----- DOCUMENT EXCERPT -----

Dr. Curto also works with Katherine Morrison from the University of Northern Colorado. They are creating special math models called Combinatorial Threshold-Linear Networks (CTLNs). These models help them see patterns in brain activity. They can even predict how brain activity might change in the future. This is usually very hard to do.

Network Songs

Dr. Curto and Katherine Morrison also created a fun project called Network Songs. This project turns the rhythmic activity of brain networks into music! They assign a note on a piano to each neuron. Then, as the neurons become active, they play their notes.

Dr. Curto explains that sometimes, our ears can hear patterns better than our eyes can see them. So, listening to the "songs" of brain activity can help scientists understand the data in a new way.

Awards and Personal Life

Carina Curto has received many awards and grants. She was a Woodrow Wilson National Fellow and an Alfred Sloan Research Fellow. In 2012, she was named a UNL Academic Star at the University of Nebraska–Lincoln. In 2021, she became a Simons Fellow in Mathematics.

----- LISTED ENTRIES -----

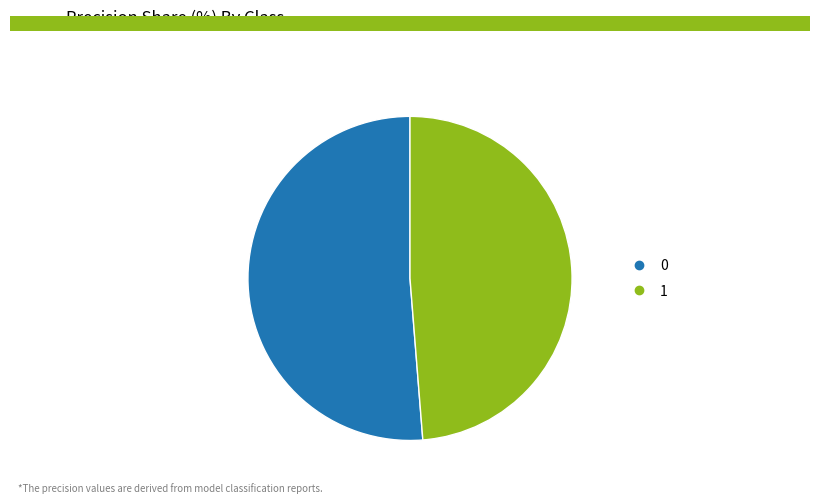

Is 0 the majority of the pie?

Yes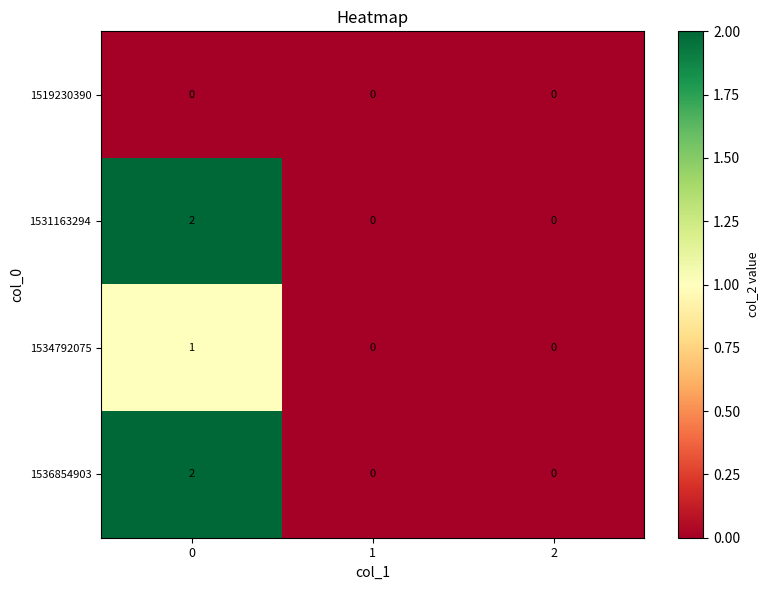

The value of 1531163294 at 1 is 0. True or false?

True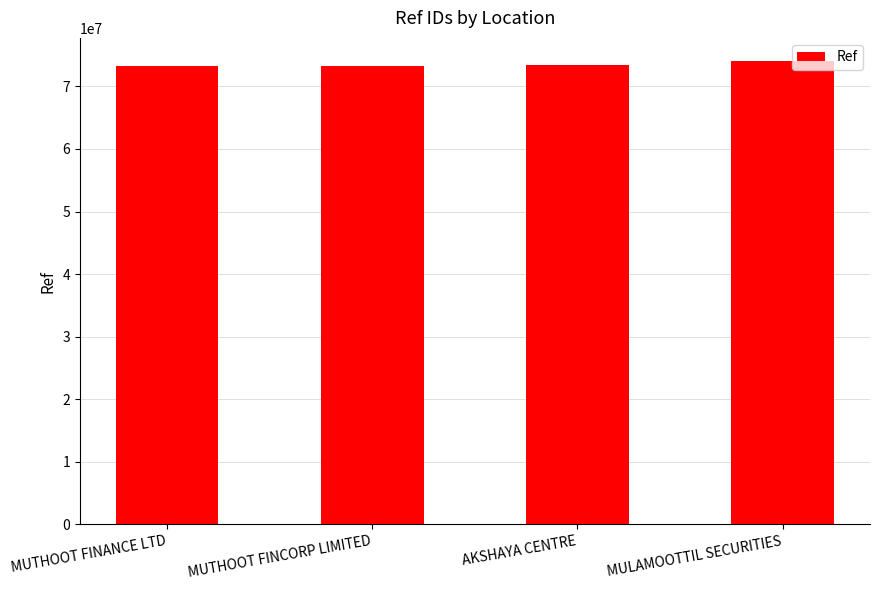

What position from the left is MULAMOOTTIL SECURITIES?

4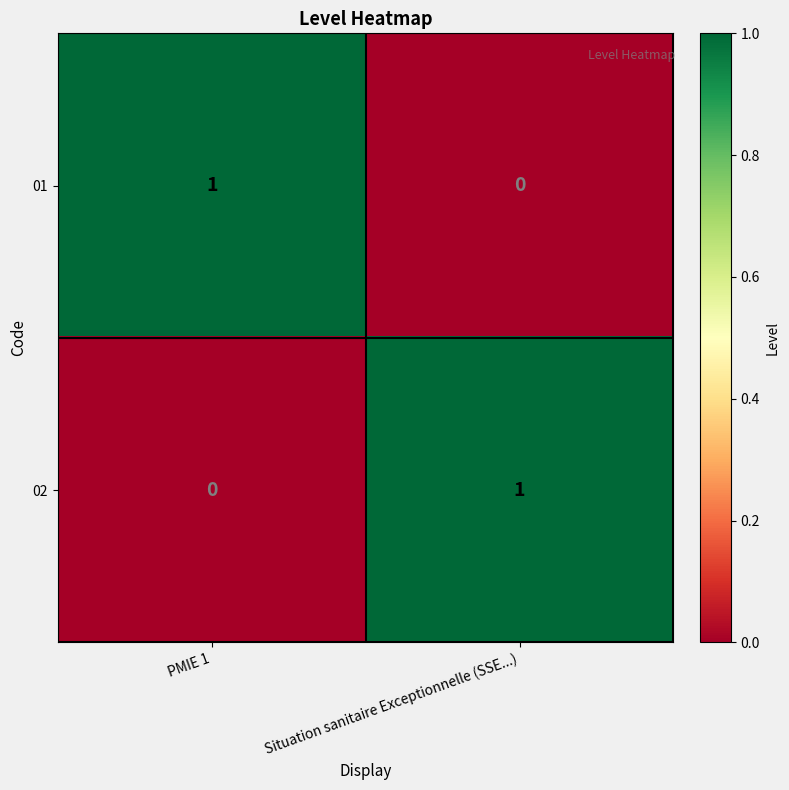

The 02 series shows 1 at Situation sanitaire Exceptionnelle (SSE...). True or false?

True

-----

§ DIRECTIVE: Reproduce the passage on Carina Curto word for word, from beginning to end. None of these lines has any bearing on what comes next.

§ SOLUTION FOR THIS TASK:
Dr. Curto also works with Katherine Morrison from the University of Northern Colorado. They are creating special math models called Combinatorial Threshold-Linear Networks (CTLNs). These models help them see patterns in brain activity. They can even predict how brain activity might change in the future. This is usually very hard to do.

Network Songs

Dr. Curto and Katherine Morrison also created a fun project called Network Songs. This project turns the rhythmic activity of brain networks into music! They assign a note on a piano to each neuron. Then, as the neurons become active, they play their notes.

Dr. Curto explains that sometimes, our ears can hear patterns better than our eyes can see them. So, listening to the "songs" of brain activity can help scientists understand the data in a new way.

Awards and Personal Life

Carina Curto has received many awards and grants. She was a Woodrow Wilson National Fellow and an Alfred Sloan Research Fellow. In 2012, she was named a UNL Academic Star at the University of Nebraska–Lincoln. In 2021, she became a Simons Fellow in Mathematics.